Reproduce the records, swapping each occurrence of "performance" for "accuracy" and leaving everything else unchanged.

● ● ● ● ●

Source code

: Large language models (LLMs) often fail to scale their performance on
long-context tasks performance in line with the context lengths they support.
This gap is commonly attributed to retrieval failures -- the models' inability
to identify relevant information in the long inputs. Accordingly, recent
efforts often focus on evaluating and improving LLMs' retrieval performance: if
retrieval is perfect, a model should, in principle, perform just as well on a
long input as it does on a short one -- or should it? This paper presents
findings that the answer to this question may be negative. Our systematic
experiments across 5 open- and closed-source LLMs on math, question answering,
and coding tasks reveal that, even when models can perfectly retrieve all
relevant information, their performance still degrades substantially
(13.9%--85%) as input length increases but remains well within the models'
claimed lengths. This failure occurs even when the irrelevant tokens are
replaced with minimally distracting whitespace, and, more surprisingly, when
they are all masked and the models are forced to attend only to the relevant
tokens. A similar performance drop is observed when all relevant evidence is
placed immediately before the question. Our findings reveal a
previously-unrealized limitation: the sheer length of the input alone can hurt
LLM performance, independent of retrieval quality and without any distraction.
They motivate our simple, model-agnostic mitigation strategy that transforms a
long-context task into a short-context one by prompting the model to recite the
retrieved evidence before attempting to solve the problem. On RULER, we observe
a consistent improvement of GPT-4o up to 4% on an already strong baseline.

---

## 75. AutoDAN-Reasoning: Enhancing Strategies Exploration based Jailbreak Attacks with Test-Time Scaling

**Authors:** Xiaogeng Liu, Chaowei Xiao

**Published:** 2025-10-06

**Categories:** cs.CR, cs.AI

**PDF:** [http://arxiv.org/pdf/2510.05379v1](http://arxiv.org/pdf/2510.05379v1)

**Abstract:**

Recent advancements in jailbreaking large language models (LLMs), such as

● ● ● ● ●

Your solution:
Source code

: Large language models (LLMs) often fail to scale their accuracy on
long-context tasks accuracy in line with the context lengths they support.
This gap is commonly attributed to retrieval failures -- the models' inability
to identify relevant information in the long inputs. Accordingly, recent
efforts often focus on evaluating and improving LLMs' retrieval accuracy: if
retrieval is perfect, a model should, in principle, perform just as well on a
long input as it does on a short one -- or should it? This paper presents
findings that the answer to this question may be negative. Our systematic
experiments across 5 open- and closed-source LLMs on math, question answering,
and coding tasks reveal that, even when models can perfectly retrieve all
relevant information, their accuracy still degrades substantially
(13.9%--85%) as input length increases but remains well within the models'
claimed lengths. This failure occurs even when the irrelevant tokens are
replaced with minimally distracting whitespace, and, more surprisingly, when
they are all masked and the models are forced to attend only to the relevant
tokens. A similar accuracy drop is observed when all relevant evidence is
placed immediately before the question. Our findings reveal a
previously-unrealized limitation: the sheer length of the input alone can hurt
LLM accuracy, independent of retrieval quality and without any distraction.
They motivate our simple, model-agnostic mitigation strategy that transforms a
long-context task into a short-context one by prompting the model to recite the
retrieved evidence before attempting to solve the problem. On RULER, we observe
a consistent improvement of GPT-4o up to 4% on an already strong baseline.

---

## 75. AutoDAN-Reasoning: Enhancing Strategies Exploration based Jailbreak Attacks with Test-Time Scaling

**Authors:** Xiaogeng Liu, Chaowei Xiao

**Published:** 2025-10-06

**Categories:** cs.CR, cs.AI

**PDF:** [http://arxiv.org/pdf/2510.05379v1](http://arxiv.org/pdf/2510.05379v1)

**Abstract:**

Recent advancements in jailbreaking large language models (LLMs), such as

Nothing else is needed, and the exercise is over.